*WORK REQUEST*
The listing below contains a span that opens with the line containing "14 Luglio 2026" and closes with the line containing "Nắm được thời gian bàn giao sổ hồng". Return that span exactly.

*PROVIDED DATA*
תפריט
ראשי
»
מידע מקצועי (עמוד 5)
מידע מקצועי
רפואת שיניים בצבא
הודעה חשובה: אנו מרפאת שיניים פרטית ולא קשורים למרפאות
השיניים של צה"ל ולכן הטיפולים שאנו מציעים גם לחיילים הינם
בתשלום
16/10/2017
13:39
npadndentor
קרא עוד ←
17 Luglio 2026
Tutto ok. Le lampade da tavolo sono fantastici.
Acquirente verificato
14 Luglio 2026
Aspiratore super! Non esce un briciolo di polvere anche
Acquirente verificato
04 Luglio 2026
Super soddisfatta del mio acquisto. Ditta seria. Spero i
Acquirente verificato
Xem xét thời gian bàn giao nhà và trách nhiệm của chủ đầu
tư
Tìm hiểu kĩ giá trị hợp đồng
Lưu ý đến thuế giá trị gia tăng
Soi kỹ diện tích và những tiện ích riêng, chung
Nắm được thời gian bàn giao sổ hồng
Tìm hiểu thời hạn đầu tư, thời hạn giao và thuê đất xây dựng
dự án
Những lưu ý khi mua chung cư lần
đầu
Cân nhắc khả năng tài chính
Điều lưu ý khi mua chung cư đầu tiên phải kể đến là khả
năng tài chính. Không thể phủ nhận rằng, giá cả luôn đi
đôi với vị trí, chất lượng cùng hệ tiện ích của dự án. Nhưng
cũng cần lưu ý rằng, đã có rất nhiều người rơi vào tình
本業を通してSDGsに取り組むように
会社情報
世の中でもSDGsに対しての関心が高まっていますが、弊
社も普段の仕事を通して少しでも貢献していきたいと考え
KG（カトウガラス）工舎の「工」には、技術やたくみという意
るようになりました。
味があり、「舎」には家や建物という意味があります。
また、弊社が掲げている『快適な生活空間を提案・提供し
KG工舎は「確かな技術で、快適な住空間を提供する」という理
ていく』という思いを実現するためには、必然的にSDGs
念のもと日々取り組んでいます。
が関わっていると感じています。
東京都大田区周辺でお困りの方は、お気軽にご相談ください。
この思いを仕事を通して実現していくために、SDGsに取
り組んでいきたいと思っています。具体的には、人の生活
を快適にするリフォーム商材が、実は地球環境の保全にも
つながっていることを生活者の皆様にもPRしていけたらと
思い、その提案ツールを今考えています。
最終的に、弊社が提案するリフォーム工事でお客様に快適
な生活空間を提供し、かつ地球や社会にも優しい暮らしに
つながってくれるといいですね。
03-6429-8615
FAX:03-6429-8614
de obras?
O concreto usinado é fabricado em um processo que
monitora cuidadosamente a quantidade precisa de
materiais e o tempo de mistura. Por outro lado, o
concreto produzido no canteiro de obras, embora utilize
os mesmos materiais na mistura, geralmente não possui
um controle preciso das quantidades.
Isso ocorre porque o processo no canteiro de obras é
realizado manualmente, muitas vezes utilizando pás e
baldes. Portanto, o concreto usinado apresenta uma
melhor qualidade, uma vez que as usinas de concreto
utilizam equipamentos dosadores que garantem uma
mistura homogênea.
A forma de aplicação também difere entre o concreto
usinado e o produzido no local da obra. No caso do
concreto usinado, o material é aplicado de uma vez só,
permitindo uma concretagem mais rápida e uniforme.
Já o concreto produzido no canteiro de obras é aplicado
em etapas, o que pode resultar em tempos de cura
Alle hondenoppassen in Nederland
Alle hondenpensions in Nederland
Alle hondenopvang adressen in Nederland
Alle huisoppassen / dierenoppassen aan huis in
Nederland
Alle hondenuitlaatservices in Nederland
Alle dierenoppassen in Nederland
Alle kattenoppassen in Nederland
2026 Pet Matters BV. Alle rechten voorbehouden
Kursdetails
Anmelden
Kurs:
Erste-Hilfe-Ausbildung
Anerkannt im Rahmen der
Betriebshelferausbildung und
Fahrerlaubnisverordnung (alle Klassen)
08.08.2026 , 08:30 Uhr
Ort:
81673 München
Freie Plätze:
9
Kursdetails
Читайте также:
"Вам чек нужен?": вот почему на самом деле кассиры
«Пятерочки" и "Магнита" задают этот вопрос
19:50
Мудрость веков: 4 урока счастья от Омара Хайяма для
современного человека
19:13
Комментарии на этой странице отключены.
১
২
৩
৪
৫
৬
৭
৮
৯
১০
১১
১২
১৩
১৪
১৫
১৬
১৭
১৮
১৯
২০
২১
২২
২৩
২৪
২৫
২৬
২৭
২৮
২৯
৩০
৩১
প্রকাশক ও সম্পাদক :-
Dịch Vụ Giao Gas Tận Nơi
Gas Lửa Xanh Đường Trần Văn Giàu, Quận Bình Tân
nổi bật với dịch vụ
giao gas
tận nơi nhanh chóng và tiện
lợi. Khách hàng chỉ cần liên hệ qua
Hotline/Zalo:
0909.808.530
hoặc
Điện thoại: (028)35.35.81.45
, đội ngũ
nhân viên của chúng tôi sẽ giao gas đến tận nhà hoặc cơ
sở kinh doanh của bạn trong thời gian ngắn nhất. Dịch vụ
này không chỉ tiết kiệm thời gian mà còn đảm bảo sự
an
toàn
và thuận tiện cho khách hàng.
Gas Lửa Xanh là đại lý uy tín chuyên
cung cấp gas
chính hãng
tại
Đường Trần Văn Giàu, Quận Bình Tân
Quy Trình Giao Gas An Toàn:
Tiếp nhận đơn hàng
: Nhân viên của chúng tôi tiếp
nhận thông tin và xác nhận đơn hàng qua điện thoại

*EXERCISE ANSWER*
14 Luglio 2026
Aspiratore super! Non esce un briciolo di polvere anche
Acquirente verificato
04 Luglio 2026
Super soddisfatta del mio acquisto. Ditta seria. Spero i
Acquirente verificato
Xem xét thời gian bàn giao nhà và trách nhiệm của chủ đầu
tư
Tìm hiểu kĩ giá trị hợp đồng
Lưu ý đến thuế giá trị gia tăng
Soi kỹ diện tích và những tiện ích riêng, chung
Nắm được thời gian bàn giao sổ hồng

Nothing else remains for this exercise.